The Chinese director acts like I have been juggling chainsaws for the good of the production, but in truth I have been in far less danger on the rooftop than the crew, who are hanging by their fingertips – the A and B cameramen are only prevented from tumbling off by their assistants holding their belts, and Boomer the Boom Mike is perched on a ledge like a monkey.

“Here, try some of this,” says the unnamed roofer, passing around some strands of the sea grass. “Seriously, just lick it.”

Me and the B Cameraman gingerly tongue the hundred-year-old seaweed, requisitioned from a demolished cottage somewhere else in the bay.

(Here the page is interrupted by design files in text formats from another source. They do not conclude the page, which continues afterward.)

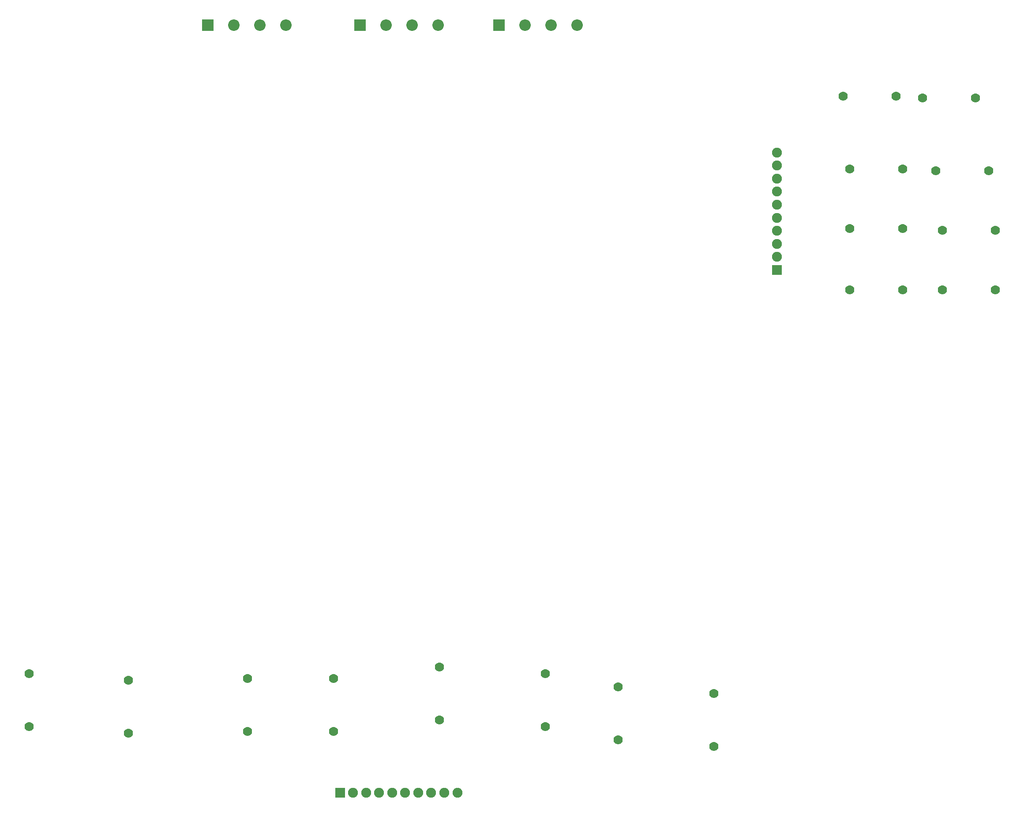
<source format=gbr>
G04 EasyPC Gerber Version 21.0.3 Build 4286 *
G04 #@! TF.Part,Single*
G04 #@! TF.FileFunction,Soldermask,Bot *
G04 #@! TF.FilePolarity,Negative *
%FSLAX35Y35*%
%MOIN*%
G04 #@! TA.AperFunction,ComponentPad*
%ADD112R,0.07496X0.07496*%
%ADD10R,0.08677X0.08677*%
%ADD12C,0.07000*%
%ADD113C,0.07496*%
%ADD11C,0.08677*%
X0Y0D02*
D02*
D10*
X147750Y590250D03*
X262750D03*
X367750D03*
D02*
D11*
X167435D03*
X187120D03*
X206805D03*
X282435D03*
X302120D03*
X321805D03*
X387435D03*
X407120D03*
X426805D03*
D02*
D12*
X12750Y60250D03*
Y100250D03*
X87750Y55250D03*
Y95250D03*
X177750Y56500D03*
Y96500D03*
X242750Y56500D03*
Y96500D03*
X322750Y65250D03*
Y105250D03*
X402750Y60250D03*
Y100250D03*
X457750Y50250D03*
Y90250D03*
X530250Y45250D03*
Y85250D03*
X627750Y536500D03*
X632750Y390250D03*
Y436500D03*
Y481500D03*
X667750Y536500D03*
X672750Y390250D03*
Y436500D03*
Y481500D03*
X687750Y535250D03*
X697750Y480250D03*
X702750Y390250D03*
Y435250D03*
X727750Y535250D03*
X737750Y480250D03*
X742750Y390250D03*
Y435250D03*
D02*
D112*
X247750Y10250D03*
X577750Y405250D03*
D02*
D113*
X257593Y10250D03*
X267435D03*
X277278D03*
X287120D03*
X296963D03*
X306805D03*
X316648D03*
X326490D03*
X336333D03*
X577750Y415093D03*
Y424935D03*
Y434778D03*
Y444620D03*
Y454463D03*
Y464305D03*
Y474148D03*
Y483990D03*
Y493833D03*
X0Y0D02*
M02*

</source>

“See. It’s still salty. After a century!” he proclaims.

Lunch is an open-air seafood banquet with Mr Shouty, a man whose entire life has been spent yelling up at the topmast on fishing boats, and who seems to have no volume control. But he is beaming when his wife and daughter put the food on the table and I proclaim it in all truth to be the best sea food I have had in my life. There are whole crabs, clams and oysters, freshly gathered that morning, and fish caught with a line. Speaking as someone who often cannot tackle seafood without retching, it is a revelation, even better than the food I had in Hainan. The crew have helped me by loading me up with baijiu beforehand, on the assumption that if there is anything dodgy about the seafood, the alcohol will kill it. We sneak some more firewater into our glasses whenever the crew change their batteries, and Ruby the Interpreter looks on longingly – she is obsessed with clams and mussels, and if left unsupervised, can often found behind an entire midden of empty shells.

We end the day on a nearby beach, where I deliver a speech about what Shandong must have meant to the people of Confucius’s day. Chinese civilisation was centred on the Yellow River valley, which must have made the coastline seem like a magical place, the end of the world, where there was nothing to see towards the east but ocean. It was on a beach like this, I suggest, that the First Emperor met the Daoist priest who suggested to him that if he had conquered the world of the living, the new frontier was surely to conquer death itself, an experiment that he could invest in by sending a fleet of ships into the rising sun, in search of the isles of the immortals.

Jonathan Clements is the author of The Emperor’s Feast: A History of China in Twelve Meals. These events appeared in Shandong: Land of Confucius (2018).